What are the most recent changes in employment legislation regarding work-related stress?

Stuart Rudner
Question: What are the most recent changes in employment legislation regarding work-related stress?

Answer: In recent years, some provinces have explicitly recognized that work-related stress, in extreme circumstances, is deserving of coverage under the applicable workplace safety legislation. Such provinces distinguish the “usual” stress that accompanies a job from more serious circumstances.

Workers who sustain personal injury by accident arising in the course of their employment are entitled to benefits under the worker’s insurance plan. Generally, a worker would not be entitled to benefits under the insurance plan for mental stress. However, some provinces have adapted the legislation to carve out an exception and provide benefits for mental stress “that is an acute reaction to a sudden and unexpected traumatic event arising out of and in the course of employment”.

The legislation is triggered by a very serious traumatic event. According to the Ontario Workplace Safety and Insurance Board’s operational policy, a “traumatic event” may be a result of a criminal act, harassment, or a horrific accident, and may involve actual or threatened death or serious harm against the worker, a co-worker, a worker’s family member or others. In all cases, the event must arise out of and occur in the course of the worker’s employment and be clearly and precisely identifiable, objectively traumatic and unexpected in the normal or daily course of the worker’s employment or work environment.

Examples of “sudden and unexpected traumatic events” include:

•witnessing a fatality or a horrific accident;

•witnessing or being the object of an armed robbery;

•witnessing or being the object of a hostage-taking;

•being the object of physical violence;

•being the object of death threats;

•being the object of threats of physical violence where the worker believes the threats are serious and harmful to self or others;

•being the object of harassment that includes physical violence or threats of physical violence;

•being the object of harassment that includes being placed in a life-threatening or potentially life-threatening situation.

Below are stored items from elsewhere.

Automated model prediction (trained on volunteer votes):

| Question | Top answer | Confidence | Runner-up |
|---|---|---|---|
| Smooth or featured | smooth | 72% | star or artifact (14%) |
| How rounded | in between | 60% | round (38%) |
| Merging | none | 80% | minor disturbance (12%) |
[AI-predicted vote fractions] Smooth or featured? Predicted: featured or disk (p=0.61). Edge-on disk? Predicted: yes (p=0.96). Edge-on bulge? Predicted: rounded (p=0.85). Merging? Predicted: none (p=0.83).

The worker must have suffered or witnessed the traumatic event first hand, or heard the traumatic event first hand through direct contact with the traumatized individuals. In addition the worker must have had an “acute reaction” to the traumatic event.

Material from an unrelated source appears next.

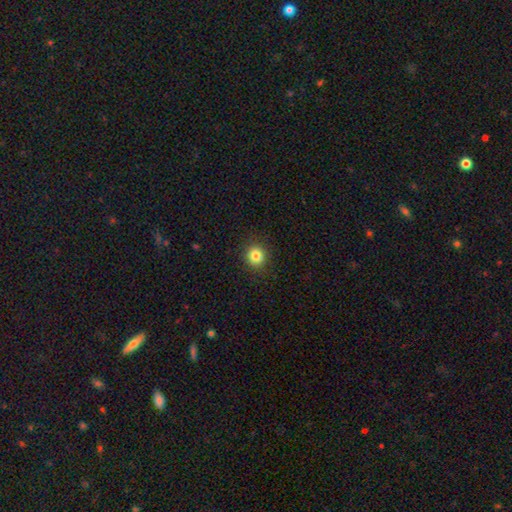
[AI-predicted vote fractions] Smooth or featured? smooth (83%)
How rounded? round (87%)
Merging? none (90%)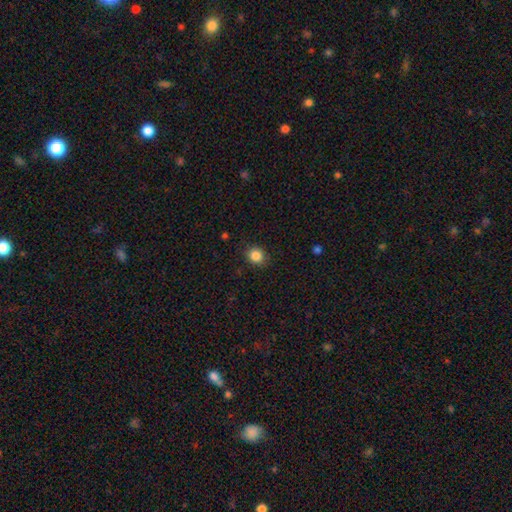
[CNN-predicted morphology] Smooth or featured? Predicted: smooth (p=0.86). How rounded? Predicted: round (p=0.78). Merging? Predicted: none (p=0.86).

An acute reaction is a significant or severe reaction that results in a psychiatric or psychological response which is fairly immediate. Workers who develop mental stress gradually over time due to general workplace conditions are not entitled to benefits.

The legislation expressly excludes entitlement to benefits for traumatic mental stress that is due to the employer’s decisions or actions that are part of the worker’s employment. These may include: terminations; demotions; transfers; discipline; changes in working hours; and changes in productivity expectations.

Workers would be entitled to benefits, however, for traumatic mental stress due to an employer’s decisions or actions that are part of the worker’s employment that meet the acute traumatic event definitions, such as violence or threats of violence.